Degas captured the mood of his subjects. Each dancer seems to be in her own world as she stretches and practices. Each is fully engrossed in her own thoughts; none confront the viewer directly. Amidst the low light of the studio coming in from the windows onto the muted walls and floor, Degas accentuated his subjects and livened his canvas with color; a yellow or orange sash wrapped around a dancer’s waist, red and blue on the folds of a ballerina’s fan, subtle pinks on their legs and the tops of their feet, all make the piece breathe and point to the heart of the artist's pursuit by capturing a momentary impression in time. This piece alone is worth attending the show.
The landscapes of the movement are powerfully represented with pieces like “The River Oise near Pontoise”, by Camille Pissarro, “Geese in the brook”, and “Tulip Fields at Sassenheim, near Leiden” by Claude Monet and the fantastic “Farm in the Landes” by Théodore Rousseau. These landscapes are smartly presented at the beginning of the show, allowing the viewer to see them as a breaking out point for the era and artists; they are the kindling which set fire to the movement.
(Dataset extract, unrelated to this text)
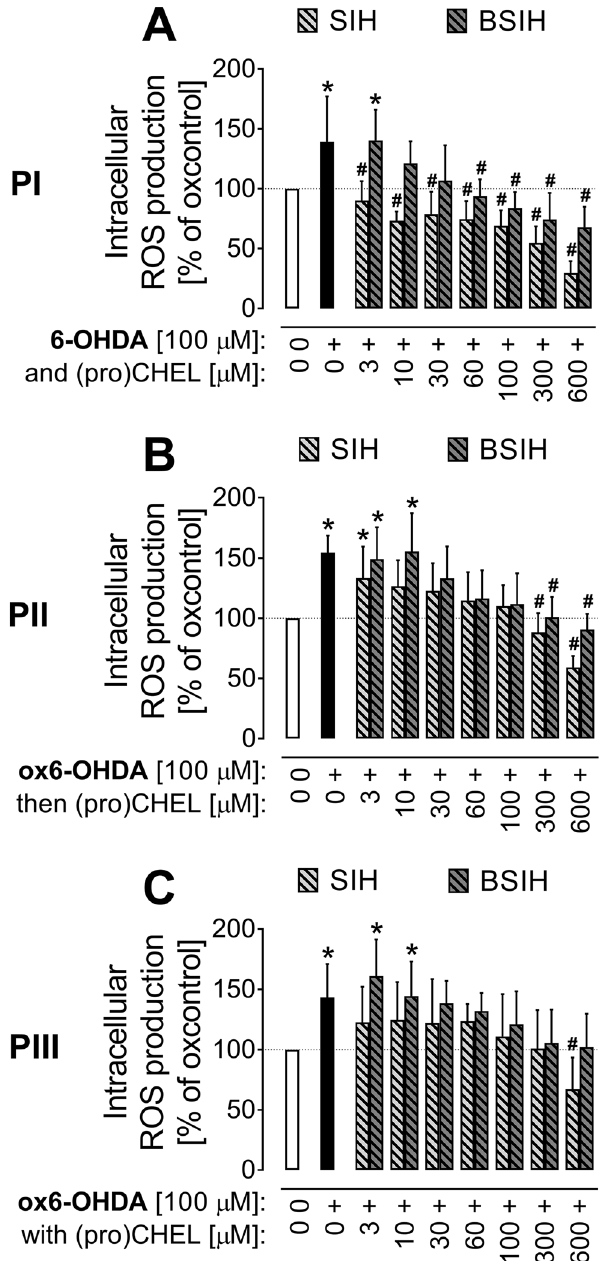
Figure 7. Comparison of effects of Fe chelator SIH and prochelator BSIH on cellular oxidative stress induced by 6-hydroxydopamine (6-OHDA) and its 24 h-preoxidized form (ox6-OHDA). Intracellular reactive oxygen species (ROS) formation was determined by H 2 DCF-DA assay following the 30 min treatment of differentiated PC12 cells with a combination of 6-OHDA (100 µM) and Fe (pro)chelator (0–600 µM). ROS production (intracellular fluorescence) was expressed as a percentage of the untreated control group. Cells were incubated for 24 h with various concentrations of SIH or BSIH added to: freshly-prepared 6-OHDA ( A ; protocol PI ); to medium with 24 h-preoxidized 6-OHDA ( B ; protocol PII ); or to medium with 6-OHDA at the beginning of 24 h preincubation ( C ; protocol PIII ). Data are presented as means ± SD ; n = 4; Statistical significance (ANOVA, p ≤ 0.05): * vs. control group, # vs. corresponding catecholamine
So, do you really need to go see another Impressionist exhibition? In this case the answer is an absolute resounding Yes, because this isn’t just another show. The Clark collection includes many well-known masterpieces of Impressionism and this is a rare opportunity to see them in Texas. The Kimbell exhibition will be running through June 17th, when it will pack up and head to its next stop overseas. “The Age of Impressionism” is an extraordinary showcase certainly worthy to catch this summer. Don't miss it! And plan enough time on your visit to stop by the Amon Carter Museum. The Amon Carter specializes in American Art and the Clark has loaned four early John Singer Sargent paintings, a rare opportunity to see these pieces locally.